▸ Description of the task:
Please set down word for word every line from the one holding "tief schlief!" to the end of the data below, both included.
Supplied material Start Marker
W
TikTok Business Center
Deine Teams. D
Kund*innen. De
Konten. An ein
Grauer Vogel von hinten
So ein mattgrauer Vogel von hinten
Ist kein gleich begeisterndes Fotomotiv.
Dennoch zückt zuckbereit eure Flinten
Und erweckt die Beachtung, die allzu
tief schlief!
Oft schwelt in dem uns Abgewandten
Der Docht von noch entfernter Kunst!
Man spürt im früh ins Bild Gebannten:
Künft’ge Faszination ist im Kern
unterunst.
Supplied material End Marker
▸ Your response:
tief schlief!
Oft schwelt in dem uns Abgewandten
Der Docht von noch entfernter Kunst!
Man spürt im früh ins Bild Gebannten:
Künft’ge Faszination ist im Kern
unterunst.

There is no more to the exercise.